If the storms and floods continue I suspect we will have to blame a football (or cricket) manager and cast him out. It would be all too easy to mention a name or two.

It probably suits the police to pretend they are fighting crime by video. But a casual inspection of the local town centre reveals significant criminal activity. Lots of drivers are using mobile phones, parking on yellow lines, eating sandwiches and smoking cigarettes. All at the same time, in some cases. It wouldn’t take me long, if you made me a crime-fighter, to find people riding bikes without lights, on pavements, or even without hands on the handlebars.

Higher up the criminal food chain, complex laws are also enforced selectively, from drug possession to tax evasion, depending on the whim or policy of the CPS. The EU Commission even has an article in its constitution stating that it will pick and choose what it wants to enforce.

Suffice it to say, there seems to be a lot of luck involved in falling foul of the law, certainly more than your history teacher explained on the Magna Carta field trip.

I suspect the recent legislation banning fox hunting with dogs reflects an acknowledgement that all of us might have a deep rooted and nasty tendency to join a baying mob, which must be guarded against.

Scapegoating is a process found in dysfunctional groups and families. It is viewed as an unhealthy defence mechanism that, nevertheless, serves some purpose in preserving the group’s existence. Scapegoating often seems to occur in group therapy, where it can be interpreted, or even better, treated. With jazz.
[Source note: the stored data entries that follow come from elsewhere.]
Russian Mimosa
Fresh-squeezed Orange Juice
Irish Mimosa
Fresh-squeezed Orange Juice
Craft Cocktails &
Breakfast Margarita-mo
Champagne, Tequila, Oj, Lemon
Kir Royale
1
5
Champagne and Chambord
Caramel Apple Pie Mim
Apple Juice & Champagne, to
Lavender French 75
Today’s paper reveals that jazz has infiltrated the public sector and has been applied to NHS managers, senior policemen and the department of transport. Alex Steele, musician and founder of ‘Improwise’, states that the NHS, in need of radical change, has called in his jazz quartet several times ‘to help with leadership’.
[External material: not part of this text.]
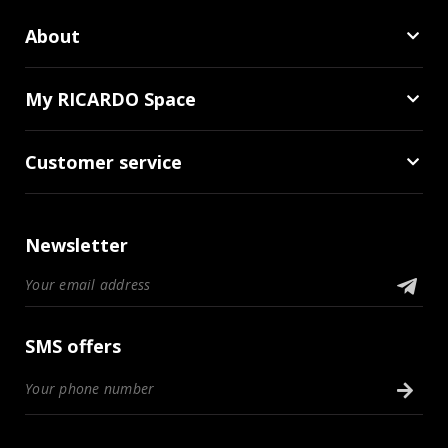
About
My RICARDO Space
Customer service
Newsletter
SMS offers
A police chief is quoted as saying the situation in his organisation was best explored through ‘parallels with the world of jazz’. Comedian Alexei Sayle famously observed that Jazz had no natural enemies or predators, but it seems he was wrong.

The Department of Health ’rounded furiously’ on the jazz workshops, stating that taxpayers will be ‘rightly appalled’.

So, jazz, intended to help groups function better, itself becomes the scapegoat. But Jazz cannot be blamed for careless driving. Hands off the Wheel was grunge, not jazz, and Asleep at the Wheel are Country. From Texas, not Yorkshire.